··· Material for this task

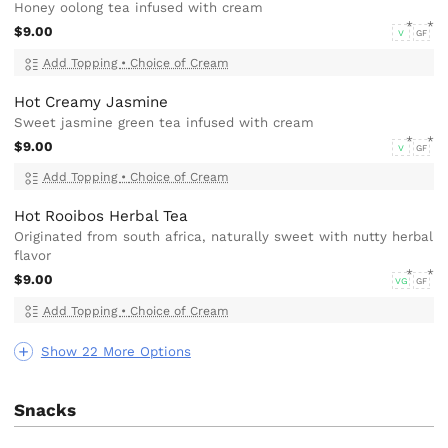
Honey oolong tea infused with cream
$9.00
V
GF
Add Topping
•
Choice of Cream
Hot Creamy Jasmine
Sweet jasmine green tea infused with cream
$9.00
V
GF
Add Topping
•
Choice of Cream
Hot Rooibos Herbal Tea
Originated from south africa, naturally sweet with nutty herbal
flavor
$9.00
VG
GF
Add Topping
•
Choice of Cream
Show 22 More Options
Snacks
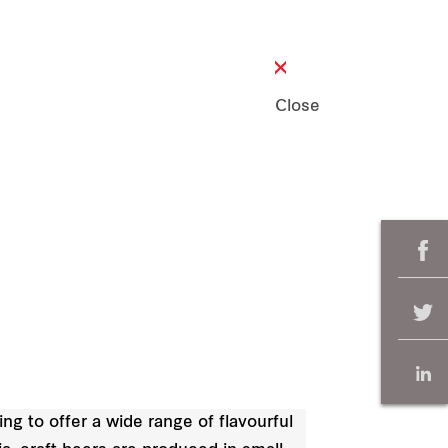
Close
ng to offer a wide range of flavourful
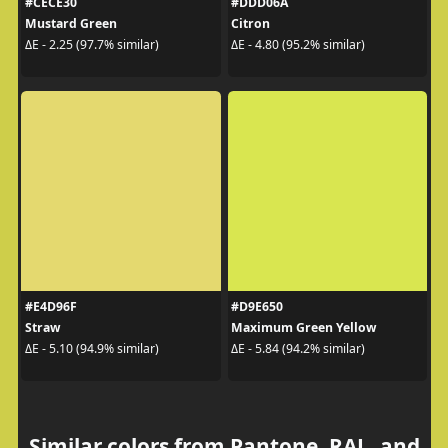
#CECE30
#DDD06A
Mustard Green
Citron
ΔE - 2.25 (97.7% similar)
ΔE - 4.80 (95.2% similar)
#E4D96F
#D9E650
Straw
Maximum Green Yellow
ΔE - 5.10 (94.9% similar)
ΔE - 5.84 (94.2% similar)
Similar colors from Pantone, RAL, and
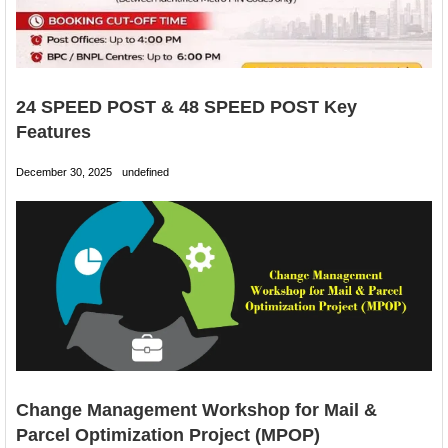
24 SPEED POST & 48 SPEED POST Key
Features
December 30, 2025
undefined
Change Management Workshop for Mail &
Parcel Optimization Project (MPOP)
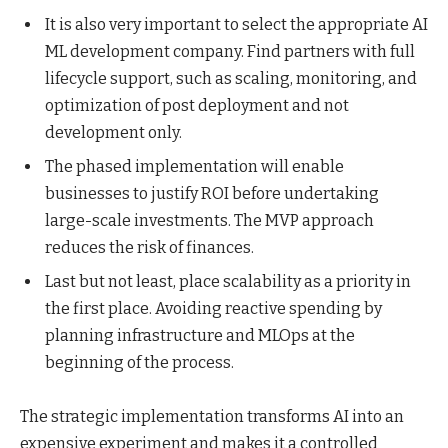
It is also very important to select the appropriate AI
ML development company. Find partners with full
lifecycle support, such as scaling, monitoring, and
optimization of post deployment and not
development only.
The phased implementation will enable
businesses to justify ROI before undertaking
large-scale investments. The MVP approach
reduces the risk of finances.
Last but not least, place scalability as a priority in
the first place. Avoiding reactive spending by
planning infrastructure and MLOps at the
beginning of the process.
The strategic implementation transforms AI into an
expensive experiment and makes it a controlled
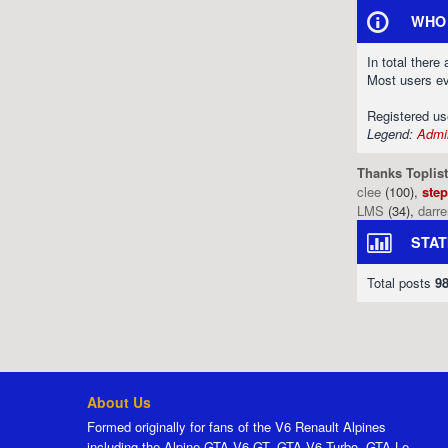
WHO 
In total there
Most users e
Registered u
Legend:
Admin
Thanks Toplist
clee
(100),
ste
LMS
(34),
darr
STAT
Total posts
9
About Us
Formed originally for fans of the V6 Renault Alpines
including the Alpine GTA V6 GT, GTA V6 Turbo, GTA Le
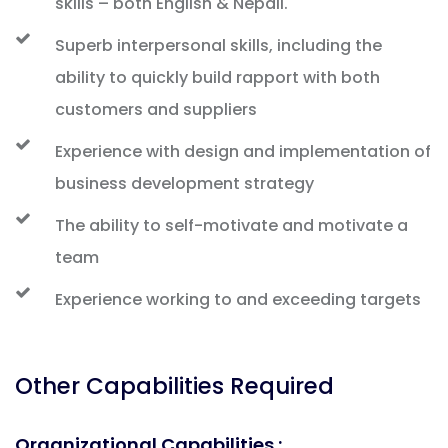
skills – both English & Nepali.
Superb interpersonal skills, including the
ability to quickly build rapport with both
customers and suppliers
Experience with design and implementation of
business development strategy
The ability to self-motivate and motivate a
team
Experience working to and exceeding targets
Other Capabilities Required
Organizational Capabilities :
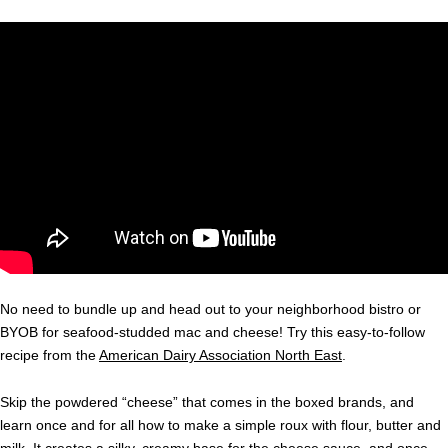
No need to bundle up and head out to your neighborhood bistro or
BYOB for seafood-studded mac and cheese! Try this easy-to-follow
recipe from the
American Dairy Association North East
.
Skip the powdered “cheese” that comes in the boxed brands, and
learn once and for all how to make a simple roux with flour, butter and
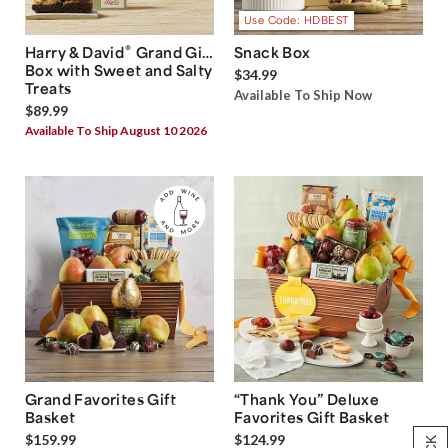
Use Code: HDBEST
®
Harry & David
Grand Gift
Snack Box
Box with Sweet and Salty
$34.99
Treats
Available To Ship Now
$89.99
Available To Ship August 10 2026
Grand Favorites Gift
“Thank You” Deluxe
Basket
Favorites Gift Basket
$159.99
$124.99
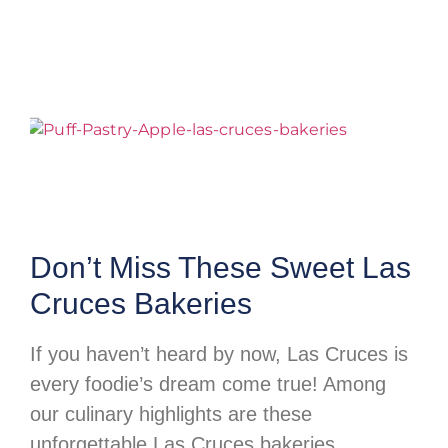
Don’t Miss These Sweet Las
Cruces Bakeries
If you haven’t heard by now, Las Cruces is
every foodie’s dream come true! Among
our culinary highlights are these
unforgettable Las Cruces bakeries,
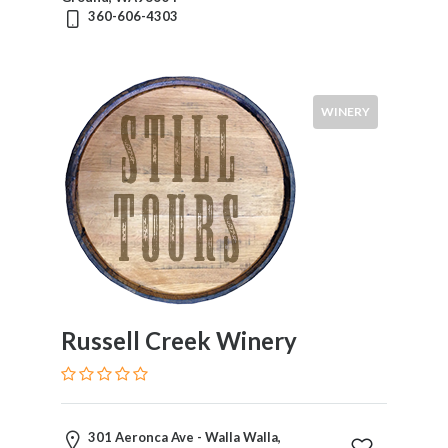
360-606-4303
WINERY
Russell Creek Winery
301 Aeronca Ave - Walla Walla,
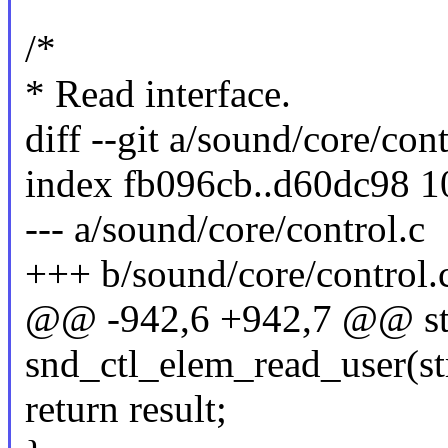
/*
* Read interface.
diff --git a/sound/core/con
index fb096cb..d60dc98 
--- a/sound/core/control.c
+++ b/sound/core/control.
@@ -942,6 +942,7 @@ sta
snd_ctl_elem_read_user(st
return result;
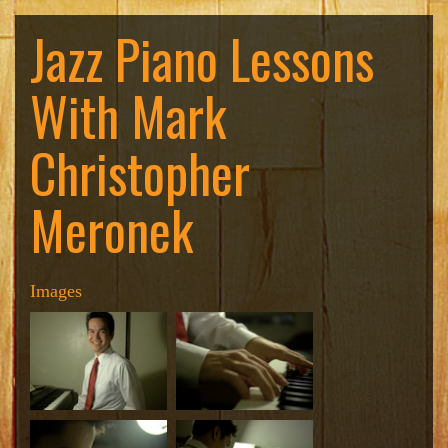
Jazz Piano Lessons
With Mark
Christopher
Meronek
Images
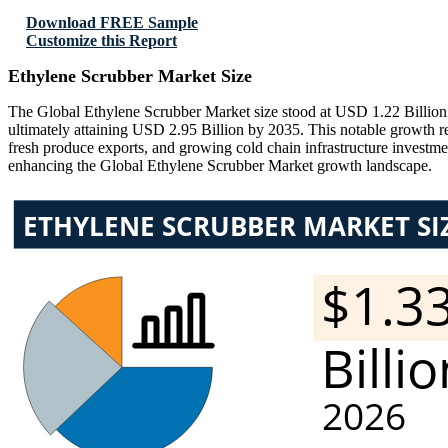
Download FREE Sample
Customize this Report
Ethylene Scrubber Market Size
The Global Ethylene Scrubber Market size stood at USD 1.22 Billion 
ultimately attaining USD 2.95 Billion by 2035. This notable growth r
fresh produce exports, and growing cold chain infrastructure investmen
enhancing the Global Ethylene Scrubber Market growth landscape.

······
··· Material for this task

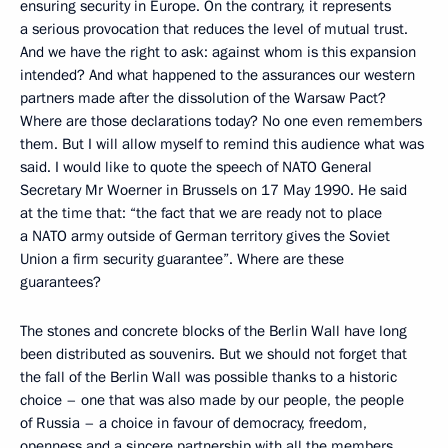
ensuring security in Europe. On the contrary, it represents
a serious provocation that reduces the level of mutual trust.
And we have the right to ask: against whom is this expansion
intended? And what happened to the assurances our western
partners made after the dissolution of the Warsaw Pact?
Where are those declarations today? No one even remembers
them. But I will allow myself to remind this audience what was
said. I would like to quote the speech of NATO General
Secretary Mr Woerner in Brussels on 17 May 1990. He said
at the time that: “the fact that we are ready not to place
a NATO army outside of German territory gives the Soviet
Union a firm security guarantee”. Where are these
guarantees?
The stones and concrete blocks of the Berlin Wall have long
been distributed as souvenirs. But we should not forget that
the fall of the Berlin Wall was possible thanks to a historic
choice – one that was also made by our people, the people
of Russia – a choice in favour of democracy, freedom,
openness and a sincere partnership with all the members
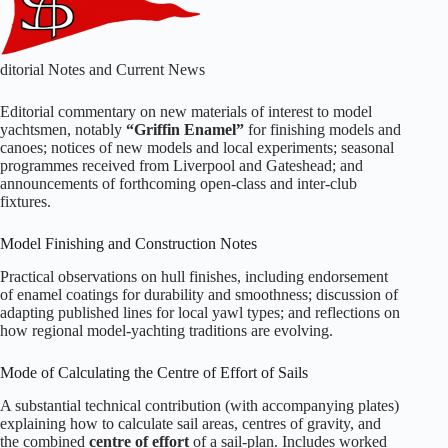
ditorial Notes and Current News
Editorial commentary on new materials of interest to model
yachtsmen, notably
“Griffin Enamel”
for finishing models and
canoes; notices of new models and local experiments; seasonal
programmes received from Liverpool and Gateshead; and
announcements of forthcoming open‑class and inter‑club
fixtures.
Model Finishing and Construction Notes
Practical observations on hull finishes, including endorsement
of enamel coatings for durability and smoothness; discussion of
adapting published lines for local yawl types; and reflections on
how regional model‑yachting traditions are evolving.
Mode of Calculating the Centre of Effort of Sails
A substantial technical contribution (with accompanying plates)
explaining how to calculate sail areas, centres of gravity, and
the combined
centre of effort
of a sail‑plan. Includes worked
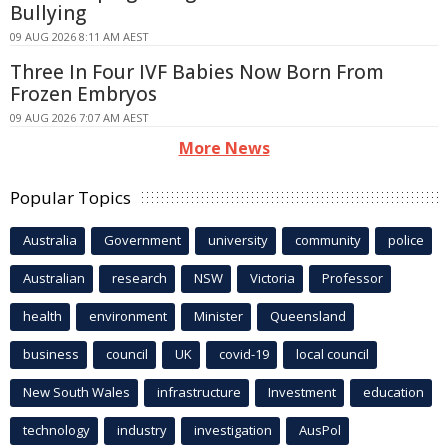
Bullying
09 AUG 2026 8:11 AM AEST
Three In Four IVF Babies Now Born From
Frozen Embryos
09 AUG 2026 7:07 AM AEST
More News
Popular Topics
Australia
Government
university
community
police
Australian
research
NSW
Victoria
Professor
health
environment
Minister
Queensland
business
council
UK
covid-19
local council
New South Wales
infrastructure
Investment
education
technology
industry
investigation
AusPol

······

Report every line in the data that holds "Notes", copying each one.

ditorial Notes and Current News
Model Finishing and Construction Notes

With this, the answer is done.